La polémique actuelle sur le Printemps Républicain et sur le dernier roman d'Aurélien Bellanger me rappelle la chronique régulière que tenait Caroline Fourest à l’émission Les Matins de France Culture il y a une dizaine d’années. Je ne connaissais pas Mme Fourest. Au début, j’approuvais sa défense de la laïcité, sa critique de l’extrême-droite et son combat pour les droits des homosexuels.
Peu à peu cependant, j’ai été agacé par ses fréquentes contre-vérités, son usage manipulateur de termes comme « universalisme » et ses propos stigmatisant les minorités ethniques et religieuses dont toute forme d’organisation relevait à ses yeux du « communautarisme ». J’étais troublé de constater que ses propos reprenaient les thèmes xénophobes du Front national, même si elle prétendait condamner l’extrême-droite. Comme si cette condamnation était une façade pour préserver une certaine image de pureté. Un reste de sur-moi de gauche, un reste de diabolisation du lepénisme…
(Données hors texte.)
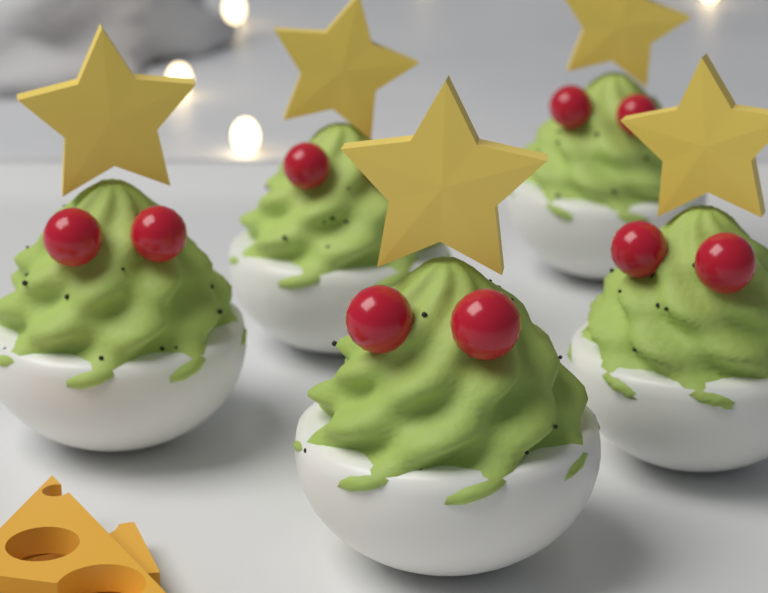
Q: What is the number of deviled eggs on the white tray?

A quelques reprises, elle parla du Canada. Sur ce sujet, elle ne pouvait pas me tromper… Ses propos consistaient à condamner le multiculturalisme, le pluralisme et la tolérance canadiens à partir d’une lecture superficielle, tendancieuse et souvent mensongère de la réalité canadienne. Ce discours me rappelait les condamnations du « cosmopolitisme » chers aux antisémites du début du 20ème siècle. Mme Fourest donna des conférences au Québec et fut accueillie comme une star par la frange xénophobe des nationalistes québécois, heureux de trouver chez une « intellectuelle de gauche » une justification de leur islamophobie.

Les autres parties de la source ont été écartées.